■ Instructions to follow
Lines in the records below that contain the word "adenocarcinoma" must each be copied.

■ Available data
━━━━━━━━━━━━━━━━━━━━━━━━━━━━━━

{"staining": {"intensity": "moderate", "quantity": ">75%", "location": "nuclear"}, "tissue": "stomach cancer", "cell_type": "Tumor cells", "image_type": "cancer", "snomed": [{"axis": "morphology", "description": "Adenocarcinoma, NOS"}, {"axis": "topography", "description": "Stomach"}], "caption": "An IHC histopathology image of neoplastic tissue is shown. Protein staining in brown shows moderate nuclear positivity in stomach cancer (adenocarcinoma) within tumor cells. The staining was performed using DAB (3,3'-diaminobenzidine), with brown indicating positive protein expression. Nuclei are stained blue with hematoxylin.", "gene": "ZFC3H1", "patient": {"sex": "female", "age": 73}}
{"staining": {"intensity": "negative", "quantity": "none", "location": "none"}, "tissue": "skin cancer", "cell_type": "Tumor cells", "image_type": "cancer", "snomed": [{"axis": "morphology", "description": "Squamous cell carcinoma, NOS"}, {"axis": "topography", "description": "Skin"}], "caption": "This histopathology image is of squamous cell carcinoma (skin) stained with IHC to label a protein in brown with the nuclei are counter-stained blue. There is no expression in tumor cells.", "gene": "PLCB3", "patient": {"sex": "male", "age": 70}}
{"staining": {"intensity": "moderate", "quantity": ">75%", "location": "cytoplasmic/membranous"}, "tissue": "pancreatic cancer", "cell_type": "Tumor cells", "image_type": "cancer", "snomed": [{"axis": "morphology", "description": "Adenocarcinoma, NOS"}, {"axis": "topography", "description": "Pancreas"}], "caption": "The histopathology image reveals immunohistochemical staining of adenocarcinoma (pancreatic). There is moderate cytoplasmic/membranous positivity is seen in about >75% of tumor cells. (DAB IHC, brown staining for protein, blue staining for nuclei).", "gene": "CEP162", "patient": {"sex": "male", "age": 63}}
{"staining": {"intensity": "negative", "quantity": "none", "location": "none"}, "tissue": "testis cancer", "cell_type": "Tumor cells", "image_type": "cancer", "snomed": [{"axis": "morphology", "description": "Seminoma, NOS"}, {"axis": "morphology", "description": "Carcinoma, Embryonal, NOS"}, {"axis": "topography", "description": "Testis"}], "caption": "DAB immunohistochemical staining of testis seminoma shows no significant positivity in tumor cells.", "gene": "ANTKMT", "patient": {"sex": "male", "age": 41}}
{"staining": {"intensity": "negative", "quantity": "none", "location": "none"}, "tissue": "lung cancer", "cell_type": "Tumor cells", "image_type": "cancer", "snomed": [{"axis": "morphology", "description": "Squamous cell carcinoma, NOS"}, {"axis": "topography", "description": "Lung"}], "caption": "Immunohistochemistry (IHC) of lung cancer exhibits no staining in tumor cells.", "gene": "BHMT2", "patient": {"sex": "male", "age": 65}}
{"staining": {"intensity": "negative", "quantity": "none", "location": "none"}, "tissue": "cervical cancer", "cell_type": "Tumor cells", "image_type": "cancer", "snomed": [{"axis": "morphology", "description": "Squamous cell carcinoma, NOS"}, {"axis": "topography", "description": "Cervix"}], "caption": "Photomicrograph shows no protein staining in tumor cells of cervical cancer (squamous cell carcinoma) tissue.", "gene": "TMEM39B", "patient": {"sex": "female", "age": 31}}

━━━━━━━━━━━━━━━━━━━━━━━━━━━━━━

■ Reply to the task
{"staining": {"intensity": "moderate", "quantity": ">75%", "location": "nuclear"}, "tissue": "stomach cancer", "cell_type": "Tumor cells", "image_type": "cancer", "snomed": [{"axis": "morphology", "description": "Adenocarcinoma, NOS"}, {"axis": "topography", "description": "Stomach"}], "caption": "An IHC histopathology image of neoplastic tissue is shown. Protein staining in brown shows moderate nuclear positivity in stomach cancer (adenocarcinoma) within tumor cells. The staining was performed using DAB (3,3'-diaminobenzidine), with brown indicating positive protein expression. Nuclei are stained blue with hematoxylin.", "gene": "ZFC3H1", "patient": {"sex": "female", "age": 73}}
{"staining": {"intensity": "moderate", "quantity": ">75%", "location": "cytoplasmic/membranous"}, "tissue": "pancreatic cancer", "cell_type": "Tumor cells", "image_type": "cancer", "snomed": [{"axis": "morphology", "description": "Adenocarcinoma, NOS"}, {"axis": "topography", "description": "Pancreas"}], "caption": "The histopathology image reveals immunohistochemical staining of adenocarcinoma (pancreatic). There is moderate cytoplasmic/membranous positivity is seen in about >75% of tumor cells. (DAB IHC, brown staining for protein, blue staining for nuclei).", "gene": "CEP162", "patient": {"sex": "male", "age": 63}}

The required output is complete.